‘Zombie’ cells created by transplanting genomes into dead bacteria

A living synthetic cell was created by transplanting a complete genome into a dead bacteria, bringing it back to life. This breakthrough could help synthetic biology fulfill its enormous, but still distant, promise of engineering organisms to create sustainable fuels, pharmaceuticals and new materials.

Synthetic biology involves tweaking biological systems or creating new ones to introduce new functions, such as rewriting yeast DNA so that organisms produce desirable chemicals. In an effort to create more versatile engineered microbes, researchers in 2010 synthesized a bacterial genome and then transplanted it into a living cell, creating what they called the first synthetic cell.

But there was a problem. It was very unclear whether the cell was actually governed by the synthetic genome rather than its original genome, because bacteria frequently take up genetic material from the environment and add it to their own genome in a process called horizontal gene transfer.

To get around this problem, John Glass of the J. Craig Venter Institute (JCVI) in La Jolla, California, and his colleagues decided to first kill the host cell — or at least its genome.

The researchers turned to a chemical called mitomycin C, used as a chemotherapy drug to kill cancer cells by damaging their DNA, and tested it on cells of a simple bacteria. Mycoplasma capricolum.

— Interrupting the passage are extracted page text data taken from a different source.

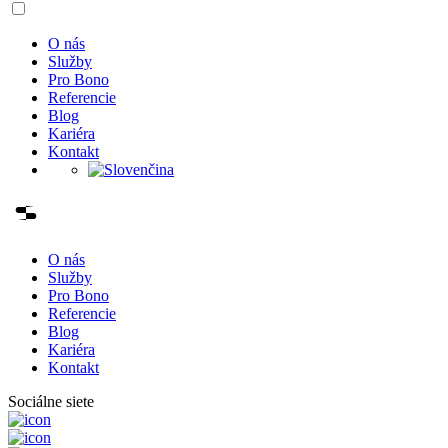
O nás
Služby
Pro Bono
Referencie
Blog
Kariéra
Kontakt
O nás
Služby
Pro Bono
Referencie
Blog
Kariéra
Kontakt
Sociálne siete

“The cell is still healthy, but since it can no longer reproduce and the genome is no longer functional, it is destined to die or it is already dead,” explains Zumra Seidel, also a member of the JCVI team.

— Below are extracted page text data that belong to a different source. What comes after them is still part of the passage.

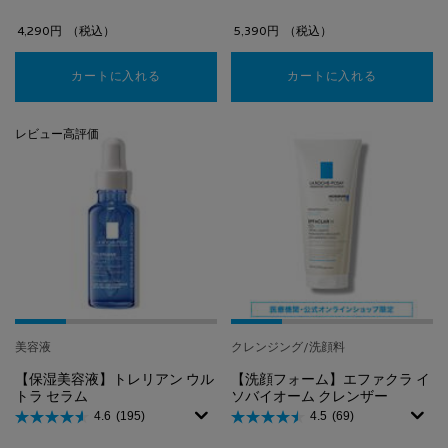
4,290円
（税込）
5,390円
（税込）
カートに入れる
シカプラスト リペアマスク B5 プロ
カートに入れる
【日やけ止め
レビュー高評価
美容液
クレンジング/洗顔料
【保湿美容液】トレリアン ウル
【洗顔フォーム】エファクラ イ
トラ セラム
ソバイオーム クレンザー
4.6
(195)
4.5
(69)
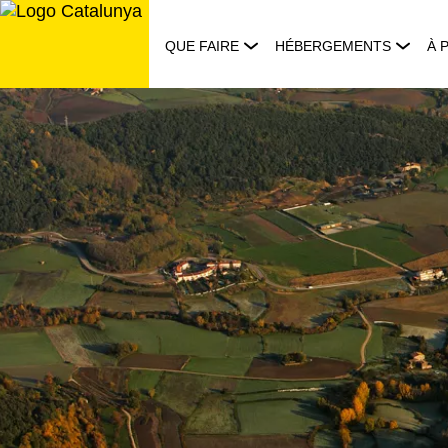
Aller
au
QUE FAIRE
HÉBERGEMENTS
À 
contenu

Then they added a synthetic version of the genome of another bacteria, Mycoplasma mycoidto dead cells using a technique they call whole genome transplantation.

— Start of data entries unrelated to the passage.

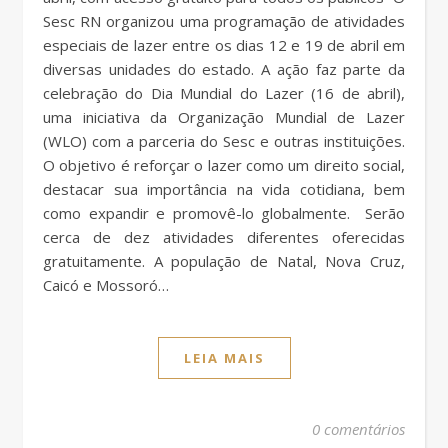
Sesc RN organizou uma programação de atividades
especiais de lazer entre os dias 12 e 19 de abril em
diversas unidades do estado. A ação faz parte da
celebração do Dia Mundial do Lazer (16 de abril),
uma iniciativa da Organização Mundial de Lazer
(WLO) com a parceria do Sesc e outras instituições.
O objetivo é reforçar o lazer como um direito social,
destacar sua importância na vida cotidiana, bem
como expandir e promovê-lo globalmente. Serão
cerca de dez atividades diferentes oferecidas
gratuitamente. A população de Natal, Nova Cruz,
Caicó e Mossoró…
LEIA MAIS
0 comentários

Some bacteria began to grow and divide normally and genetic testing showed that they carried the synthetic genome. This makes them the first living synthetic bacterial cells constructed from non-living parts, say the researchers, who call them “zombie cells” because they have been reanimated after death.

“We take a cell without a genome and it’s functionally dead. But by adding a new genome, that cell is resurrected,” says Glass.

Kate Adamala of the University of Minnesota calls the work a technical breakthrough. “They place a genome payload into a non-living recipient, so they don’t get any help from the host’s own repair mechanisms. They’ve essentially reset that cell,” she says. “It’s incredible work.”

It also blurs the line between life and non-life, Adamala explains. “The business model of any living cell is to metabolize and replicate. These features have become the hallmark of life. [cell’s genome] this makes for very little residual metabolism and certainly does not replicate. What then is the true mark of life?

Team member Elizabeth Strychalski of the National Institute of Standards and Technology in Gaithersburg, Maryland, suggests that biology can systematically operate across a porous boundary between life and death. “I hope it gets people thinking about how life is a series of processes and if we apply an engineering mindset to it, we can look at our living system and ask ourselves what processes we actually need to achieve the end goal we’re trying to achieve.”

So far, the technique has only been tried on Mycoplasmabut the team sees it as proof of principle that could enable the more rapid creation of synthetic organisms that function as mini chemical factories, making therapeutic drugs or carrying out environmental remediation work.

“For a long time, we’ve had the ability to assemble very large pieces of synthetic DNA, but we haven’t been able to deliver them to a place where they can do useful things,” says Strychalski. “It’s like having a script for a Shakespeare play, but not being able to perform it.”

Akos Nyerges of Harvard Medical School says this work addresses a major challenge in synthetic biology. “This technology makes genome transfer a more predictable and reliable strategy, potentially paving the way for many subsequent applications in other species,” he says.

Moving towards more complex organisms such as yeast or E.coli can be difficult, because these organisms have a cell wall that Mycoplasma and larger genomes are missing, but Glass is optimistic the technique will achieve that as well.

“If it works for one type of organism, it will probably work for another,” he says, and his lab is studying ways to remove and replace cell walls. “Under good growing conditions, E.coli will create a new cell wall,” he says.

There is always the possibility of biosafety issues with synthetic biology, Nyerges says. THE Mycoplasma The species used in the study are pathogens in goats and cattle, but he says none of the modifications are expected to increase virulence.

Strychalski says existing best laboratory practices ensure the risk of pathogen escape is minimal.